Shoppers who felt brave enough to search for deals during the pandemic hit stores Friday for traditional day-after-Thanksgiving promotions, but gone were predawn throngs that descended on big-box stores in years past.
Still, even with smaller crowds than on normal Black Fridays, the Mall of America, Ridgedale Center and other shopping centers showed signs of life as people looked for gifts or just a glimpse of normalcy.
"We are just here for tradition," said Angela Dahlin, 48, of Ramsey, who dressed in holiday pajamas and a Christmas tree headband to shop with her daughter at Ridgedale Center. "I have already done a lot of shopping online."
The day after Thanksgiving — the traditional kickoff to retailers' crucial holiday shopping season — has become its own holiday of sorts with devout deal searchers usually waking up early to snag sales available for a limited time. In recent years, Black Friday had even overtaken the Thanksgiving holiday with early blockbusters.
But with cases of COVID-19 surging in Minnesota and across the country, many retailers such as Twin Cities-based Target and Best Buy veered from their usual holiday game plans, spreading out their sales over several weeks and closing on Thanksgiving as they tried to discourage crowds from rushing to stores all at once.
They also tried to lure customers online, with some success. Shoppers spent a record $5.1 billion online on Thanksgiving Day, according to Adobe Analytics, which expects more record-breaking sales in the days ahead.

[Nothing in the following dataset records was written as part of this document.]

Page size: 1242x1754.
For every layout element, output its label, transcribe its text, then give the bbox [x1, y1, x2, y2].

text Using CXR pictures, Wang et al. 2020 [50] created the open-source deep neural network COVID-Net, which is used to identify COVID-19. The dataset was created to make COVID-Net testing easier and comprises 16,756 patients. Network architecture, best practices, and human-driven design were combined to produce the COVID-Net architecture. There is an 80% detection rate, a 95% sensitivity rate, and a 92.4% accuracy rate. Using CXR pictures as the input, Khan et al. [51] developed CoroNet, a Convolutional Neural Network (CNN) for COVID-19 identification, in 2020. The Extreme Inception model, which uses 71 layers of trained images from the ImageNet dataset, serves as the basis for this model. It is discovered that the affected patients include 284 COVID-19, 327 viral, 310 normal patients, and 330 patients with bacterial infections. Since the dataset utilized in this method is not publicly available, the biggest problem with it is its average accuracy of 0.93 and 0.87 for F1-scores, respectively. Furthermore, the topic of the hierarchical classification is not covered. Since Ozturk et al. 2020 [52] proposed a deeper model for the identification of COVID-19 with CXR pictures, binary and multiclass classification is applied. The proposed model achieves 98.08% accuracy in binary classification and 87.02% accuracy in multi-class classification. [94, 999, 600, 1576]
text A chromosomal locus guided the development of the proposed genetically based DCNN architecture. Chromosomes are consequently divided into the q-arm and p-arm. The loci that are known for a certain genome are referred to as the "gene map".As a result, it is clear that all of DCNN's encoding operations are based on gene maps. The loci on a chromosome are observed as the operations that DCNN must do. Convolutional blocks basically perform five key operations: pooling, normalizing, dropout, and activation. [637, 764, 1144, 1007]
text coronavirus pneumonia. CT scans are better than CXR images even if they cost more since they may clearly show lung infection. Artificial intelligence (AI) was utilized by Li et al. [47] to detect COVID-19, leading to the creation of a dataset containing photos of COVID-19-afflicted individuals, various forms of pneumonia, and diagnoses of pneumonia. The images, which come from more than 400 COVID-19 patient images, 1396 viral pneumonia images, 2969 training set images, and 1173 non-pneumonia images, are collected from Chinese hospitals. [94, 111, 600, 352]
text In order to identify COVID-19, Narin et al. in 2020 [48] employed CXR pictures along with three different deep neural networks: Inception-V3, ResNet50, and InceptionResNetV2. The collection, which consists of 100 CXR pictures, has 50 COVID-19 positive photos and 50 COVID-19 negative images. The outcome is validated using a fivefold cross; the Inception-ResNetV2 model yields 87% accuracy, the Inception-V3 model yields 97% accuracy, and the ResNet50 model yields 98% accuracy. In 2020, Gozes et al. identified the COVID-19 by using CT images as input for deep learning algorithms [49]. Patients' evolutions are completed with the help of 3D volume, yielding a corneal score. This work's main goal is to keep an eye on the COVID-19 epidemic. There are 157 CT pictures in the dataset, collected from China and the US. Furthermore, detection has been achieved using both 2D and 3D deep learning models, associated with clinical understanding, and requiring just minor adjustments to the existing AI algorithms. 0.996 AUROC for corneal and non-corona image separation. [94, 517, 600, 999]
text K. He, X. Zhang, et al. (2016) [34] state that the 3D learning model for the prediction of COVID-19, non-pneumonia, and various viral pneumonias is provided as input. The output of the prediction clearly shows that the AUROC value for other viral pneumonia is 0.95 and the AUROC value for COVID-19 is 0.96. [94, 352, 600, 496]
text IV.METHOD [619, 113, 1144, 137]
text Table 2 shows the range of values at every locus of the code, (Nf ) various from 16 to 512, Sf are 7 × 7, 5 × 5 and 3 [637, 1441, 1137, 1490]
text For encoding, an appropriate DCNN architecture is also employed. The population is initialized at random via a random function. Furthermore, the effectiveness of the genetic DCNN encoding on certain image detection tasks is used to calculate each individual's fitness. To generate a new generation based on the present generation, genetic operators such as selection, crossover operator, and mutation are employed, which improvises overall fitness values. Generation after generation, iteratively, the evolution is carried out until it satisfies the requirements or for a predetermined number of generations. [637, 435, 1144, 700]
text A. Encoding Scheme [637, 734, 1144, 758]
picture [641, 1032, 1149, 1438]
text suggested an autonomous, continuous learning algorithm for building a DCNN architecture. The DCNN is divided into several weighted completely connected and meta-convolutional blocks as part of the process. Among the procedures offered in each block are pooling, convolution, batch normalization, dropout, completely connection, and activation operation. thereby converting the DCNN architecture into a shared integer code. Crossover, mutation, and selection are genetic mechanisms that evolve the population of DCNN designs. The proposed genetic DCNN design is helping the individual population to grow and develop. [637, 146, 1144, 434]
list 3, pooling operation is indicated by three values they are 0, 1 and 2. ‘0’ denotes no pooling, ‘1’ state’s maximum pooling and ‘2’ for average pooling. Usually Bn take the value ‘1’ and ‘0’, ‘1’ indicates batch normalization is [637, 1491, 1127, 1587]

Still, Thanksgiving's online sales fell about $1 billion lower than Adobe Analytics' most recent estimates, a sign that customers may be waiting for better deals on Cyber Monday, or holding onto their cash amid job uncertainties caused by the pandemic.
The holiday spending "didn't come with the kind of aggressive growth rate we've seen with the start of the pandemic," said Taylor Schreiner, director at Adobe Digital Insights.